Я попыталась взмахнуть рукой, чтобы прогнать Максимилиана прочь, но не преуспела. Рука была невероятно тяжелой и не желала двигаться. Барон заскулил. Я почувствовала, как взлетаю в воздух, и поняла, что Максимилиан меня куда-то несет. Перелет был недолгим. Приземлившись на диван, я уютно зарылась в подушки и уснула.
Разбудил меня негромкий разговор. Приоткрыв глаз, я обнаружила, что за окном сереют рассветные сумерки. Рядом со мной сладко дрыхнет Барон. А переговариваются мои рогатые братья из Казани. Заросший щетиной Максимилиан сидит у меня в ногах и таращится в дисплей. Феликс, закрыв глаза, полулежит в кресле. На коленях у него покоится хрустальная пирамидка.
Я надела очки. Лицо Феликса тут же потеряло привлекательность — выяснилось, что он тоже небрит, а синяк на скуле цветет всеми цветами радуги. Я перевела взгляд на ноутбук. Бог знает что — какая-то комната с зеркалами и кроватями. Кровати застланы серыми казенными одеялами, подушки в разовых наволочках. Но сама комната мне знакома. Где же я видела эту изразцовую печь и золоченую раму с львиными лапами, обнимающими помутневшее старое зеркало?
— Что это? — указала я на дисплей. Из горла вместе со словами вырвался противный хрип.
— Доброе утро, Мария Александровна, — повернулся ко мне Максимилиан. — Как вам спалось?
— Что это? — настойчиво прокаркала я.
— Клиника. Сейчас мы видим то, что видит ваш сосед Женя.
— А-а-а…
Я откинулась на подушку. Точно, это моя бывшая детская поликлиника. Добрая традиция нашего города — располагать подобные учреждения в купеческих особняках, реквизированных у хозяев еще во время революции. Когда я была маленькой девочкой, которую водили к окулисту, я частенько сидела на кушетке рядом с печью и зеркалами. Воображала шепчущихся дам в роскошных платьях, поправляющих кружева, веера и музыкантов в напудренных париках. Почему-то мне казалось, что в этой комнате был бальный зал. Казалось или я услышала это из взрослых разговоров? А, какая разница…
На дисплее что-то мелькнуло. Максимилиан подался вперед. Феликс опустил ладонь на пирамидку. В мутном зеркале зарождалось движение. Оно замерцало и стало выгибаться, словно внутри него рос гигантский мыльный пузырь. Пирамидка отозвалась радужными бликами. Феликс положил на нее вторую руку и что-то пробормотал.
Мыльный пузырь беззвучно лопнул и на пол клиники ступил уже знакомый мне наркоман. Он огляделся по сторонам и двинулся прямо на нас, разрастаясь с каждым шагом и закрывая остальное изображение.
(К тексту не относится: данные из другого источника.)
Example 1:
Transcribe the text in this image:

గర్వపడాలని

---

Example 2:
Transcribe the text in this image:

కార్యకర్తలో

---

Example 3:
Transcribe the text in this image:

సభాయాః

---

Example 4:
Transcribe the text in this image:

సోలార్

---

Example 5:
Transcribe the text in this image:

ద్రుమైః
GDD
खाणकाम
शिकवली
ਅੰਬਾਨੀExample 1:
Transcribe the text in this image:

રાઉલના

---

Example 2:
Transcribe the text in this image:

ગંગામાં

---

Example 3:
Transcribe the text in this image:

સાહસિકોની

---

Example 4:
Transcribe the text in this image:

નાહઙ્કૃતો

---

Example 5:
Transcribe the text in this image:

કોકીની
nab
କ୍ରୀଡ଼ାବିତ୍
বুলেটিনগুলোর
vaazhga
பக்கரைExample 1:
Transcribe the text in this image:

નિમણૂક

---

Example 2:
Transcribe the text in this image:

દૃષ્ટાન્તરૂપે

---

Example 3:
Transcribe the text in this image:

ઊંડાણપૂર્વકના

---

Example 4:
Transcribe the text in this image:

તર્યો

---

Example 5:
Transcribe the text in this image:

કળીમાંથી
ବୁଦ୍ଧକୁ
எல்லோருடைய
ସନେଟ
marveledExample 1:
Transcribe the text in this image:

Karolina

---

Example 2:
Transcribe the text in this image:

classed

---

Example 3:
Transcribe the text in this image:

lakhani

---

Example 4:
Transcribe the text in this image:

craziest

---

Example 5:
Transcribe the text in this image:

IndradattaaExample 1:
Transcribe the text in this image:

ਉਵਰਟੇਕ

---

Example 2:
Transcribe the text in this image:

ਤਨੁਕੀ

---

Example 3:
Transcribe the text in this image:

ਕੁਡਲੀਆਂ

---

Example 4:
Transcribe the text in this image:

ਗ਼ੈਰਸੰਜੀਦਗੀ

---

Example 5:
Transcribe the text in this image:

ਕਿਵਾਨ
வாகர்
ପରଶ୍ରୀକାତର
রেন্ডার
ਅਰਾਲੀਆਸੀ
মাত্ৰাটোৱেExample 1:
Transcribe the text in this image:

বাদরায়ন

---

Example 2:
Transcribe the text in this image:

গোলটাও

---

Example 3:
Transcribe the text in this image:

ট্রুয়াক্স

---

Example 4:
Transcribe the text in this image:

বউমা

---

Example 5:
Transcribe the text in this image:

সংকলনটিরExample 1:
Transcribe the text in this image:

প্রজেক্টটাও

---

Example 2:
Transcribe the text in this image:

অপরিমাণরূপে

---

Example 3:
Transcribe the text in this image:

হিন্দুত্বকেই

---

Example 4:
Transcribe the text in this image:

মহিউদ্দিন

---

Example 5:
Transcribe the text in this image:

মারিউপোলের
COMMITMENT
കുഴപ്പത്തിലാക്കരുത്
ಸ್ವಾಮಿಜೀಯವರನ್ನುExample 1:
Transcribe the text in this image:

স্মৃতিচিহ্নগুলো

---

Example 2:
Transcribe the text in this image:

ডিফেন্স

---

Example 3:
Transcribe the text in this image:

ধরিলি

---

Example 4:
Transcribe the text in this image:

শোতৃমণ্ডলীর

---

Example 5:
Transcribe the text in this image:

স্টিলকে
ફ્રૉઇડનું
Максимилиан, не отрываясь, следил за ним. Я взглянула на его стиснутые кулаки с побелевшими костяшками и испугалась. Двинет по ноутбуку — и чини заново!
Феликс заговорил. Не на том лязгающем языке, на котором они говорили между собой. Звуки были шипящими, с переливами тонкого свиста — будто попугай дразнит разъяренную змею, время от времени срываясь на соловьиную трель. У меня в желудке застыл холодный ком. Картинка задергалась, словно кто-то изменял фокус камеры. В мониторе возник всклокоченный Жека. Он попытался сорвать с наркомана обруч, но трясущиеся руки подвели хозяина. Жеке удалось заполучить лишь клок грязной хламиды — для второго визита наркоман принарядился. Произошла короткая схватка, в которой победила молодость. Старый алкоголик Жека отлетел в сторону и ударился об изразцовую печь, а наркоман стремительно развернулся и исчез в зеркале. Раздался треск, изображение пропало. Феликс швырнул пирамидку на пол, вскочил с кресла и гневно зашипел. Я увидела его глаза без линз и отвернулась.